◆ Auszug
━━━━━━━━━━━━━━━━

Ich sitze im Zentrum der macht eines ehemaligen Weltreiches. Dem Ort, an dem für einen ganzen Machtblock die Entscheidungen getroffen wurden. Die Wartezeit um an Karten und in den Kreml zu kommen hielt sich wirklich in Grenzen, was aber dem Fakt geschuldet sein dürfte, dass ich schon vor der offiziellen Öffnungszeit hier gewesen bin. Das öffentliche Leben beginnt in Moskau erst um 10! Und es endet zwischen 17 und 18 Uhr! Seltsames Völkchen.

Bisher habe ich so wenig Deutsche wie in keinem anderen Urlaub gesehen/gehört. Viele Japaner, Chinesen und Spanier(!). Im Kontrast zu deutschen Sehenswürdigkeiten viele Einheimische. Ich sollte mal prüfen, ob ich an der Lomonossov ein Auslandstrimester machen kann. Das wäre turbogeil (Grüße @ Nino bei High5).
Noch ist der Platz wie leergefegt....
Der Park mittem im Kreml, in dem ich das
oben stehende geschrieben habe.

Sogar hier im Kreml, DEM Touristenziel schlechthin sträubt man sich gegen Ausschilderung oder Ansprechen in Englisch. Liegt es wirklich noch daran, dass es die Sprache des Erzfeindes ist? [Nach einem Gespräch mit einer gebürtigen Russin aus meinem Französischkurs kann ich jetzt sagen: Ja, daran liegt es hauptsächlich. Als ehemaliges will man keine andere Sprache lernen müssen] Denn so wie ich es jetzt erlebt habe, ist Moskau nur  wenig touristenfreundlich. Bin trotzdem darüber froh, keine Pauschalreise mit Führungen zu Allem gemacht zu haben. Mir gehen die Reisegruppen so schon auf den Geist und ich hätte in einer solchen Gruppe niemals soviel Freiheit um das zu sehen, was ich sehen wollte und gesehen habe. Zumal man wohl kaum noch billiger und freier reisen kann als ich jetzt.

━━━━━━━━━━━━━━━━

◆ Vorliegendes Material

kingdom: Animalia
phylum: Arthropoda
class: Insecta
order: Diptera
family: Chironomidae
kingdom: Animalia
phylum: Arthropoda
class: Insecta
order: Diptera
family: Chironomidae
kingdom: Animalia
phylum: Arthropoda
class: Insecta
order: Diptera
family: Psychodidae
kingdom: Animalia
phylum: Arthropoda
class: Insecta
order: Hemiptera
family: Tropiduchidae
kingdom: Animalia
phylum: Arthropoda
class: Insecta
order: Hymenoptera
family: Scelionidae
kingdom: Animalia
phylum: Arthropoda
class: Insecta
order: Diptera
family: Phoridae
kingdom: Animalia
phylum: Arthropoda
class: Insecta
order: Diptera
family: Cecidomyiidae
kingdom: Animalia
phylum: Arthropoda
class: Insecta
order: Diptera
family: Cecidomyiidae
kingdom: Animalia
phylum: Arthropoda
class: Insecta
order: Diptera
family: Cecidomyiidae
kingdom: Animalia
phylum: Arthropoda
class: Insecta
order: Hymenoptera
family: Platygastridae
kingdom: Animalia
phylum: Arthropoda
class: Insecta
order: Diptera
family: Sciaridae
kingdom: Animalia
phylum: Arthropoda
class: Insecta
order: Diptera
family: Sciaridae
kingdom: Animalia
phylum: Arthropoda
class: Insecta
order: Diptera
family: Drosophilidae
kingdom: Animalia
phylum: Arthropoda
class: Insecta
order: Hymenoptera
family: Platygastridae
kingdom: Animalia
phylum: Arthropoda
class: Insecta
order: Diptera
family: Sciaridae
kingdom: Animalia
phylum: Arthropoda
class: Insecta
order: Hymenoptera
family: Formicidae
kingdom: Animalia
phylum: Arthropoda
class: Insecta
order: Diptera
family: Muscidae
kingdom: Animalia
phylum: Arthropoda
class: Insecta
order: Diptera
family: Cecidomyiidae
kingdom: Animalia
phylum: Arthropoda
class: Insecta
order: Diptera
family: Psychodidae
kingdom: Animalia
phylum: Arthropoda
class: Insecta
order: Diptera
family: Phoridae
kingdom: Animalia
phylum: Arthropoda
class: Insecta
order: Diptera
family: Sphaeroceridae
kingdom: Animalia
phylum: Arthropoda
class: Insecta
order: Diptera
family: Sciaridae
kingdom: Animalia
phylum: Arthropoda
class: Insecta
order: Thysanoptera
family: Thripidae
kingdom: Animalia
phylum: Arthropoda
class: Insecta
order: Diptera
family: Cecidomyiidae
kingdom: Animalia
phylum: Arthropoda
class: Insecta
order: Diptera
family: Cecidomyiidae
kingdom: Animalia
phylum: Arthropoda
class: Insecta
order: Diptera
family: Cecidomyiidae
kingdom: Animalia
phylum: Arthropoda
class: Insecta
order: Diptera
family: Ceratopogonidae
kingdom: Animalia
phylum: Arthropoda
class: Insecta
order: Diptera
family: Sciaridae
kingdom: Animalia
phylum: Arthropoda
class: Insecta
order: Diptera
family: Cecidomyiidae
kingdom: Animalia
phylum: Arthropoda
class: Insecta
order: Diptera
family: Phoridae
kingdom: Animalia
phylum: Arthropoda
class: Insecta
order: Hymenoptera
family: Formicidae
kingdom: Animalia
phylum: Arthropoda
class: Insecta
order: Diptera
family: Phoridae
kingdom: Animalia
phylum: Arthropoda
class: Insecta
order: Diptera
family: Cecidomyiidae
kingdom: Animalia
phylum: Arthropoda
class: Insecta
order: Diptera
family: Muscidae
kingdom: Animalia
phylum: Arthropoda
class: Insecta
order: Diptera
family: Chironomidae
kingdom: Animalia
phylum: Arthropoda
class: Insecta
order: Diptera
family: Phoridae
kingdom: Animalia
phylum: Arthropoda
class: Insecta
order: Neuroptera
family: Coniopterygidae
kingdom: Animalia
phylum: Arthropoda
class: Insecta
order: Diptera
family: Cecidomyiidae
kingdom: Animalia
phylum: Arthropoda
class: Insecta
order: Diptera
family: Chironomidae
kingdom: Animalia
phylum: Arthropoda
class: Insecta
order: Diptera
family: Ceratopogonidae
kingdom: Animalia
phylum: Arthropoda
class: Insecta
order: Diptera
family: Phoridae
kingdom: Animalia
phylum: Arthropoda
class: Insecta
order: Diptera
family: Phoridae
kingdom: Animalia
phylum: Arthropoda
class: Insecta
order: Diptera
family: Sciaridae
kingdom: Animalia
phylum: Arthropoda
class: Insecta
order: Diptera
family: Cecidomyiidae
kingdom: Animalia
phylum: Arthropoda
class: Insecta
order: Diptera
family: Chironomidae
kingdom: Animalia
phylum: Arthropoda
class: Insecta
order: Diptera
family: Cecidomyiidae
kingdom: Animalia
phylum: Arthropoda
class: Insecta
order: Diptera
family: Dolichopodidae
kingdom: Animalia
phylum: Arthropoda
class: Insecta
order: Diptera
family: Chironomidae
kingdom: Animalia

━━━━━━━━━━━━━━━━

◆ Deine Aufgabe
Fass den Auszug über den Besuch im Kreml in zwei Sätzen zusammen.

◆ Erwartete Antwort
Weil der Besuch schon vor der Öffnungszeit begann, war die Wartezeit kurz, und unter den vielen Japanern, Chinesen, Spaniern und Einheimischen waren kaum Deutsche zu sehen. Selbst im Kreml sträubt man sich gegen englische Schilder und Ansprache, und Moskau wirkt wenig touristenfreundlich, trotzdem ist die Freude groß, wegen der Freiheit keine Pauschalreise mit Führungen gemacht zu haben.